Plötzlich sah er auf dem schmalen Fußweg einen großen kräftigen Mann näher kommen. Er trug einen billig glänzenden Anzug und wirkte wie ein Rausschmeißer, unberechenbar und aggressionsbereit. Mit zusammengekniffenen Augen musterte er Zac und ging grußlos an ihm vorbei.

Bei Zac schrillten sofort alle Alarmglocken, er kannte diesen Typus. In der Baubranche kam es leider vereinzelt noch immer vor, dass unseriöse sogenannte Unternehmer ihre Mitbewerber mit kriminellen Mitteln einzuschüchtern versuchten.

Zu allem Überfluss steuerte der Mann auch noch auf die Verandatreppe zu Emilys Apartment zu.

Schnell verbarg sich Zac und hörte im nächsten Moment, wie die Tür geöffnet wurde. Er spähte nach oben und sah erleichtert, dass Emily das Sicherheitsgitter zugelassen hatte.

„Sind Sie Mrs Catalano?“, erkundigte sich der Mann.

„Miss Reynolds.“

Einen Moment fragte sich Zac, ob Emily schon einmal verheiratet gewesen war. Er wusste ja so wenig über sie – was gewiss nicht an ihm lag. Immer wieder hatte er einfühlsam versucht, mehr über sie zu erfahren.

„Aber Sie sind Jimmy Catalanos Frau, stimmt’s? Die Tochter von Charlene und Pete. Und die jüngere Schwester von Angelina.“

„Worum geht es?“, wollte sie schließlich wissen.

„Jimmy schuldet meinem Boss Geld.“

„Und wer ist Ihr Boss?“

„Hm. Nennen wir ihn … Joe.“

Emily antwortete in demselben festen Tonfall, mit dem sie auch schwierige Kunden beruhigte. „Tut mir leid, Jimmy ist vor einem halben Jahr gestorben.“

Zac stutzte. Diese Frau verbarg mehr vor ihm als nur ihre wunderbare Figur …

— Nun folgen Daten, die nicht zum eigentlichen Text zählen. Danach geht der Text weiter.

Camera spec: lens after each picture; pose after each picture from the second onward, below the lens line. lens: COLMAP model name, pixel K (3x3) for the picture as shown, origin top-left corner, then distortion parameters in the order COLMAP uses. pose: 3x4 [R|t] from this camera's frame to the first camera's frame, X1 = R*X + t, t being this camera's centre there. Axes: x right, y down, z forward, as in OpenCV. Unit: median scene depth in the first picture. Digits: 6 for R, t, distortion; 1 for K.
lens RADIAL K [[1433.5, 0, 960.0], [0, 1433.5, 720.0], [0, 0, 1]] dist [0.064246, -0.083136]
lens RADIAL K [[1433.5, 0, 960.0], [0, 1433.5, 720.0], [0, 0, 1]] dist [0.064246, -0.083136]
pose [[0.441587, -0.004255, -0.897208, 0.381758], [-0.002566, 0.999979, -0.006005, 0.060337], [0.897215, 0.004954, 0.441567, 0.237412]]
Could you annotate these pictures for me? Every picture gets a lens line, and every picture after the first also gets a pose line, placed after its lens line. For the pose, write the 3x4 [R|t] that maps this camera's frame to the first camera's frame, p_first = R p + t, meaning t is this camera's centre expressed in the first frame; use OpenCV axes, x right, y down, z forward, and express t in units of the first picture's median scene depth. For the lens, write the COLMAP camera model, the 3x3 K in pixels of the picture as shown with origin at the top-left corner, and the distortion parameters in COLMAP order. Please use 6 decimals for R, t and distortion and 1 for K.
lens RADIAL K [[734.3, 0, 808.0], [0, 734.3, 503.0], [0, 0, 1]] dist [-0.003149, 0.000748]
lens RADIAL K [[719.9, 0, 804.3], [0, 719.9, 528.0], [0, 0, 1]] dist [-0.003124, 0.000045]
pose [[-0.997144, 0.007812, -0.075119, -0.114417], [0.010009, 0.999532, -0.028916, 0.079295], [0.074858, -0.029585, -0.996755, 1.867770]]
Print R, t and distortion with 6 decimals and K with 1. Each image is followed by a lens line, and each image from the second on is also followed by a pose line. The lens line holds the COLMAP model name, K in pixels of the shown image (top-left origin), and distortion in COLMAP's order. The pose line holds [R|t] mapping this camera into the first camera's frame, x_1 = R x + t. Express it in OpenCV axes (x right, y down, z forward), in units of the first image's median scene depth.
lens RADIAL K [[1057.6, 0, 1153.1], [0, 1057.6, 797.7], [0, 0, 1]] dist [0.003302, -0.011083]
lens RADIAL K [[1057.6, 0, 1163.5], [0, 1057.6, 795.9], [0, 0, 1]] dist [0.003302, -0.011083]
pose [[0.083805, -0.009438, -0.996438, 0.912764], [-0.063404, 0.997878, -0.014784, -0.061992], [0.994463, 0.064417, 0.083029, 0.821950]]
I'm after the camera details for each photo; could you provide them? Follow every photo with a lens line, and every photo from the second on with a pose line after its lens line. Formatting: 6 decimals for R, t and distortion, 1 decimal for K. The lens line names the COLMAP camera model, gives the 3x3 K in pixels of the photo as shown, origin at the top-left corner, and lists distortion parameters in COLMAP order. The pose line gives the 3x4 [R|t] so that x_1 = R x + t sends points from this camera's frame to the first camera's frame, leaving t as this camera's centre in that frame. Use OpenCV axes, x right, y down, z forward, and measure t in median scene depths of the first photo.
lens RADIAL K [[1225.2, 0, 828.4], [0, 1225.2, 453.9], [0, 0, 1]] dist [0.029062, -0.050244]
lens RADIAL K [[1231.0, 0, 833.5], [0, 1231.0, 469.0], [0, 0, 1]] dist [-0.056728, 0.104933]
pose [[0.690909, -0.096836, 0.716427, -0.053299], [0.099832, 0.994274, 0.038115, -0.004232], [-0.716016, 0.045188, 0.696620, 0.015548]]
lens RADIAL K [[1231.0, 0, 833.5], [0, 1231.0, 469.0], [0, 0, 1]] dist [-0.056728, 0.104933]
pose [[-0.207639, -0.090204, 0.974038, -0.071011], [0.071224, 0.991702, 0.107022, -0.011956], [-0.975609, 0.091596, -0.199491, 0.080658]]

„Ja, schon gehört. Mein Beileid“, meinte der Mann höhnisch. „Zum Glück ist Joe ein verständnisvoller Geschäftsmann und hat Sie bisher in Ruhe gelassen. Aber jetzt will er sein Geld.“

„Welches Geld denn überhaupt?“

Zac streckte sich und bekam mit, dass Emily versuchte, die Tür zu schließen. Aber der Mann schlug mit der Faust laut gegen das Sicherheitsgitter.

Außer sich vor Wut, wäre Zac fast nach oben gerannt, aber im letzten Moment hielt er sich zurück und wartete erst einmal ab.

„Sie haben für Jimmy gebürgt, also sind seine Schulden Ihre Schulden. So einfach ist das.“ Allmählich wurde der Eintreiber hörbar ungemütlich. „Ich gebe Ihnen vierzehn Tage, um zu zahlen.“

„Dann sehen wir uns vor Gericht wieder“, erklärte Emily ruhig.

Der Mann lachte hämisch und einschüchternd auf. „Hör mal, Blondie. Wenn du mit einem Mann wie Jimmy verheiratet warst, weißt du doch, wie der Hase läuft: keine Polizei, keine Anwälte.